▸ Work order
Each and every line of the data must appear exactly as given.

Extracted page text data
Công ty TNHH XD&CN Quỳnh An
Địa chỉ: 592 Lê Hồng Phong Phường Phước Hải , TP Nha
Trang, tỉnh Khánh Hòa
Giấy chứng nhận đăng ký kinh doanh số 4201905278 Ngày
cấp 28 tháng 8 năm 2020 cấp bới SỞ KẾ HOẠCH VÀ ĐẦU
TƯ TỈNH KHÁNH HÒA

▸ Exercise output
Công ty TNHH XD&CN Quỳnh An
Địa chỉ: 592 Lê Hồng Phong Phường Phước Hải , TP Nha
Trang, tỉnh Khánh Hòa
Giấy chứng nhận đăng ký kinh doanh số 4201905278 Ngày
cấp 28 tháng 8 năm 2020 cấp bới SỞ KẾ HOẠCH VÀ ĐẦU
TƯ TỈNH KHÁNH HÒA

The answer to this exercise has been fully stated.